O custo é incalculável e repercute em todas esferas da vida , principalmente , onde os investimentos são necessários para melhorar a vida coletiva em seus aspectos variados , como saúde , alimentação , transporte , lazer etc .

O cenário fica ainda mais agravado, quando nos damos conta, que somente alguns poucos usufruem de tal regalias e que criam mecanismos de reprodução e de defesas elaboradas , para não perderem o gozo dessa usurpação , bem como , colocam a si mesmos como representantes legítimos de tal aberração .

Obviamente ,e sabemos bem disso , nada disso é novo ,e senhores e escravos, opressores e oprimidos , patrões e empregados , governos e sociedades , sempre dialetizaram em torno de seus interesses políticos e materiais , e nesse sentido a história parece se repetir .

No entanto , na medida em que evoluímos , seja pela retórica da evolução biológica ou espiritual , onde a evolução da consciência parece ser a chave do processo , vamos percebendo também que o mundo encarna às mazelas que nos pertencem .

Correções que estabeleçam um correto que não seja morto ou corrompido , dependem de uma certa suscetibilidade , que pode vir pelo viés político, religioso , ou espontaneamente compassivo , onde o outro não pode ser uma decoração sem voz , sem reconhecimento , sem um mínimo de sujeito que diga , que aja , que faça jus ao que o humano tenha de dignidade.

O tal "olho grande" que atribuímos às crendices e superstições , pelo contrário , parece um fato de grande relevância científica , pois é grande por querer conter mais e mais , sustentando a lógica perversa , de que uma vez podendo ter mais , porque não?

Justifica-se então que os outros são meramente invejosos porque não tiveram oportunidade , e sendo assim , pega-se o quanto mais melhor , pois qualquer um faria o mesmo nesse lugar , lógica fácil de entender, porque determinados lugares uma vez alcançados , não se quer sair mais deles .

Premissa do próprio atraso e do sub-desenvolvimento interesseiro , ou seja ,a ignorância como instrumento de dominação , renega-se a idéia de uma teia própria da vida, onde todos tem o seu lugar e sua importância em sua cadeia de produção , sendo que , acrescentando à Capra, que  nossa realização como espécie , depende de desenvolvermos a capacidade de amar .

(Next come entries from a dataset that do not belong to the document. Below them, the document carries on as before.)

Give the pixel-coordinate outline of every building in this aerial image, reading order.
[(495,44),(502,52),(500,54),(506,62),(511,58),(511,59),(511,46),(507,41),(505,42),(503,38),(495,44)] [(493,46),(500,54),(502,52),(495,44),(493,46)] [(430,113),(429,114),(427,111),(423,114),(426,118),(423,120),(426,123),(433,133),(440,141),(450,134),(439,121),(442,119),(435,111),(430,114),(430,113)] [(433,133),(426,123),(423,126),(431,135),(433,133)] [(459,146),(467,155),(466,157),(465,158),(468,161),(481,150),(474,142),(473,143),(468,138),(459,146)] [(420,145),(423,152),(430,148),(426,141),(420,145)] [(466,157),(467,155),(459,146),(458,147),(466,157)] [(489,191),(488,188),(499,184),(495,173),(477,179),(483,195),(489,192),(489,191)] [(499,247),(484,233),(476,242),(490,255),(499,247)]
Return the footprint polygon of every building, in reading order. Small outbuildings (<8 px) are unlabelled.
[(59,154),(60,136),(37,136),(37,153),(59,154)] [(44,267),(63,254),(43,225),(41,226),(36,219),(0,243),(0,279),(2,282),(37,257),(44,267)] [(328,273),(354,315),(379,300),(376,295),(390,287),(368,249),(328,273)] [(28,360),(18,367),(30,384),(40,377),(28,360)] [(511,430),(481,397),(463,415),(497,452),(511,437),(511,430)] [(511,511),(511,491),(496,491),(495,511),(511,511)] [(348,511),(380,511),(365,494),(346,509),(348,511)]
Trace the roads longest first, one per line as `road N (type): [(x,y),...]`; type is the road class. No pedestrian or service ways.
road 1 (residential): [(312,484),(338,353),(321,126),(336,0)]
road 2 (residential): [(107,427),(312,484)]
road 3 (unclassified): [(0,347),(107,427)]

É o amor que nos dá a chance de nos reconhecermos igualmente perante nossas diferenças , e se hoje , a neurociência descobre que o Bem é também mecanismo de produção de serotoninas e endorfinas , é ao humanizar o outro em seu valor , que minha humanidade se realiza .

Depreciar o outro, condená-lo ao prejuízo, tornar a vida mais difícil pra todos em nome de ganâncias , fere é a ordem que jogamos fora , para nos livrar dela e ficarmos mais a vontade com nossas trapaças , fazendo o mundo depender somente de nossas inteligências e sofisticações culturais , isto é, a ordem cósmica .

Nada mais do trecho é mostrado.